Expectancy Theory - goal setting is negatively related to valence (setting low goals did not satisfy individuals as well as high level goals) and instrumentality is positively related to goal setting (difficult goals gives the individual a greater sense of achievement, self-efficacy, and skill improvement than easy goals) (Mento, Locke & Klein 1992).

Works Cited and Reference List

Ivancevich, J. M. & Matteson, M.T. (1993), Organizational Behavior and Management. Burr Ridge, IL: Richard D. Irwin, Inc.

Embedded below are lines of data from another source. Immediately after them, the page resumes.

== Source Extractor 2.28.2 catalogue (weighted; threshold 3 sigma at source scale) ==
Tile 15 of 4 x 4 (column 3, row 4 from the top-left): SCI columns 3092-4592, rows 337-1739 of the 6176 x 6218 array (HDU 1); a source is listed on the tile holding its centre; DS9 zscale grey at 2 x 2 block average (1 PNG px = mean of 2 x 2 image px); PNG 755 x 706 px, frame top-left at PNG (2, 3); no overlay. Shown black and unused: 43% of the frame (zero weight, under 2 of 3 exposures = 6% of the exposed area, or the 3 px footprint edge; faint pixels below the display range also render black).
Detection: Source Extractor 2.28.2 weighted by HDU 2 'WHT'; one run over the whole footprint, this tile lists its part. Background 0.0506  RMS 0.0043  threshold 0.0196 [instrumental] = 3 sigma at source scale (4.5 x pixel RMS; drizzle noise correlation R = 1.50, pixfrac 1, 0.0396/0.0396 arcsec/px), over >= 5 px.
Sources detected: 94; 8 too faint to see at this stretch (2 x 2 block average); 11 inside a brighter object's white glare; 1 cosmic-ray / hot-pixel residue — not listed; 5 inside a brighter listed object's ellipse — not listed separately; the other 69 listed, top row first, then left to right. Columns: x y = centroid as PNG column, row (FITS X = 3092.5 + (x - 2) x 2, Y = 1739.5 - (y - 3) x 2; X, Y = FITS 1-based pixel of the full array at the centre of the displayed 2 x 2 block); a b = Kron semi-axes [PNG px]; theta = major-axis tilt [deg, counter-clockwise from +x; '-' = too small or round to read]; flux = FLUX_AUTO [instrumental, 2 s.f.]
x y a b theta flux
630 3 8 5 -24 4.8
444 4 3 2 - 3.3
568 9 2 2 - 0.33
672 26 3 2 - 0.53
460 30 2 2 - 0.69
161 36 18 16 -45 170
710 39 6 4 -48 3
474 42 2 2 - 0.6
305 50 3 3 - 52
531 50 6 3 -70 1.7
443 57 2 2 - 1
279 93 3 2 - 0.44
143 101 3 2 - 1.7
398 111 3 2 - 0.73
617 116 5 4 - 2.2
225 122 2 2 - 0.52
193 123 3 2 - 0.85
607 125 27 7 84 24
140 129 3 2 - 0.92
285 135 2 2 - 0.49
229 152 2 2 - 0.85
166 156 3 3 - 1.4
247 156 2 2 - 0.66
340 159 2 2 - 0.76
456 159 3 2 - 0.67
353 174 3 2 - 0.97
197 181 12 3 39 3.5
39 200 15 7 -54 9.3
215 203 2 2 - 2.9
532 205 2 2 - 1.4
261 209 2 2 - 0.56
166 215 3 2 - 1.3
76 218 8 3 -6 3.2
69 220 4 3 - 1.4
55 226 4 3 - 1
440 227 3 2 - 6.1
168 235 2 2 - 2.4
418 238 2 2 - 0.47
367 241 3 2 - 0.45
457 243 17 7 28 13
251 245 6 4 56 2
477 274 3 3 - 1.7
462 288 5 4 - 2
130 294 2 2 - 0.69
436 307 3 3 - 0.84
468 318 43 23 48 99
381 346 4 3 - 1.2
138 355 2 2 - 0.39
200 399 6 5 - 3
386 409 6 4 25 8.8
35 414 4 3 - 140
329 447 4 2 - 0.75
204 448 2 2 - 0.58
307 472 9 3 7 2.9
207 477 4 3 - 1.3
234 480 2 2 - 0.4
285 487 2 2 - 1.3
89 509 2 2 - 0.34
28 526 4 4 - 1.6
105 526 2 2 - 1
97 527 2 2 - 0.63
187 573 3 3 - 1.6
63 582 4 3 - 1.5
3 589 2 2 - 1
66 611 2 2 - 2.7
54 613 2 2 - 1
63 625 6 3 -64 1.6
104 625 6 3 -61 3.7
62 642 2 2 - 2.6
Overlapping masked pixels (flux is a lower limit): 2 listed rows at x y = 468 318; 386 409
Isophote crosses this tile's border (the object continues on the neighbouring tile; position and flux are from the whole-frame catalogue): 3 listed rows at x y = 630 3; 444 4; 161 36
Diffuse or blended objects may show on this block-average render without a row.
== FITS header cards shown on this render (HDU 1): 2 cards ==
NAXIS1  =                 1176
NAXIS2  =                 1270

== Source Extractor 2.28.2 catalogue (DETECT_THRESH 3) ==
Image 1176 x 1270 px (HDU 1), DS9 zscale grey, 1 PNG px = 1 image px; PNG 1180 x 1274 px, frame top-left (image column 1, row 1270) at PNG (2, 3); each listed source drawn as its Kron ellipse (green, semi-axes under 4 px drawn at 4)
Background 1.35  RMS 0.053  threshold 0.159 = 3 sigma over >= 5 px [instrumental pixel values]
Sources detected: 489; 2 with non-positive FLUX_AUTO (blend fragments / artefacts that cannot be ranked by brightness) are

Latham, G. P., & Locke, E.A. (1979), "Goal-setting: A motivational technique that works", Organizational Dynamics, 8(2): 68-80.
Locke, E. A. (1968), "Toward a theory of task motivation and incentives", Organizational Behavior and Human Performance, May: 157 - 189.
Locke, E. A., Shaw, K. N., Saari, L. M., & Latham, G. P. (1981), "Goal setting and task performance: 1969 - 1980", Psychological Bulletin, 90(1), 125 - 152.
Locke, E. A. & Latham, G. P. (1984), Goal Setting, A Motivational Technique That Works!. Englewood Cliffs, NJ: Prentice-Hall, Inc.
Locke, E. A. (1986), Generalizing From Laboratory to Field Settings. Lexington, MA: Lexington Books.
Locke, E. A., Gist, M. E., & Taylor, M. S. (1987), "Organizational behavior: group structure, process, and effectiveness", Journal of Management. 13(2), 237 - 257.
Locke, E. A. & Chesney, A. A. (1991), "Relationships among goal difficulty, business strategies, and performance on a complex management simulation task", The Academy of Management Journal, 34(2), 400 - 424.

Mento, A. J., Locke, E. A. & Klein, H. J. (1992), "Relationship of goal level to valence and instrumentality", Journal of Applied Psychology, 77(4), August, 395 - 405.